ACTIVITY:
Answer these questions from the post on India's eighteen year olds and the comments below it:
(a) What did India do in the year these eighteen year olds were born?
(b) For the previous generation, what did product formats have to be altered to appeal to?
(c) In the comments, the author says the characterization is limited to 18 year olds from which group?

DOCUMENT TEXT:

Josy and the rest of marketers should be thanking their stars that the cultural divide is easing up, for this generation. It only makes their jobs easier. Because knowing one kid, means you know them all.
How much more lucky can a marketer get?
That's Josy Paul describing eighteen year olds, marketers are trying to get to, in India. In fact the characterisation forms part of a story in the ET on the children of liberalised India. Eighteen year olds who were born the year India opened its economy up. The story says that these eighteen year olds have marketers befuddled, especially when they try and decipher their psyches.
I beg to differ.
In fact nothing can be easier than knowing ther mindsets and what they want. Simply because the variables that would otherwise have slotted them into different categories, as in the past, have been wiped clean. And you can pin that on the phenomenon of 'Americanisation' of India. That is, it wouldn't matter which Metro city in India you go to, eighteen year olds are doing the same thing. Sporting sneakers, glugging cokes, squeezing into denims, lounging on sofas sipping Cappuccinos, hanging out at multiplexes and sweating it out at window shopping. The outdoor Westernised image is almost complete. You can even extend that to indoors. They are watching American format Indian sitcoms or reality shows, tuning into music that's got an international feel, and logging on to social networking sites swapping mindless information about themselves with other eighteen year olds.
And so for the marketer, the 'one size fits all' theme works fine with them. Now this is unlike what was applicable to the previous generation. Cultural variables ensured they were never alike. And so product formats had to be altered to appeal to a specific regional psyche. That isn't as I mentioned, required for the current eighteen year olds. Cultural variables have faded into oblivion. What remains is the exhibition of standardised behaviour that gets repeated across geographical divides.
Josy and the rest of marketers should be thanking their stars that the cultural divide is easing up, for this generation. It only makes their jobs easier. Because knowing one kid, means you know them all.
How much more lucky can a marketer get?
Comments
but there is a difference between rural kid's and metro kid's.like lifestyle of both is not same.
reason is influence of western culture is more in metro than in rural india.
My characterisation is limited to 18 year olds from affluent families in Metros...
Kanika, from what you say, you don't fall into the category...hope there aren't any hard feelings if I seem to have painted the likes of you with the same brush.
Happy year to you too.
Ayurveda as preventive medicine? I don't have a clue. About diets; the desire is for a healthy and toned physique is pretty much universal. 'Healthy' is good. But toned physiques that can make one 'look good' could probably be a result of not being happy with the way one's body is (across income stratas). I don't mean to be judgemental, but at times that ain't healthy.
About you not caring about what you eat, guess you are fine with the way you are! That's good!

(Extracted page text data)
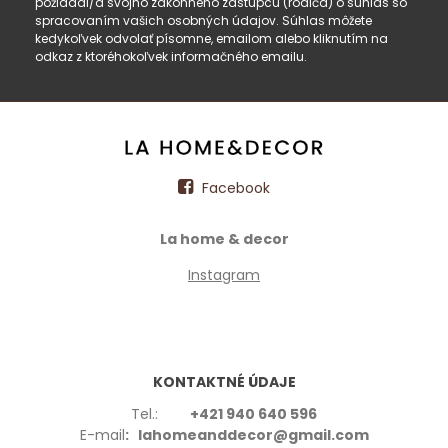
požiadal/a svojho zákonného zástupcu (rodiča) o súhlas so
spracovaním vašich osobných údajov. Súhlas môžete
kedykoľvek odvolať písomne, emailom alebo kliknutím na
odkaz z ktoréhokoľvek informačného emailu.
Facebook
La home & decor
Instagram
KONTAKTNÉ ÚDAJE
Tel.:
+421 940 640 596
E-mail
: lahomeanddecor@gmail.com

REPLY:
(a) India opened its economy up.
(b) A specific regional psyche.
(c) 18 year olds from affluent families in Metros.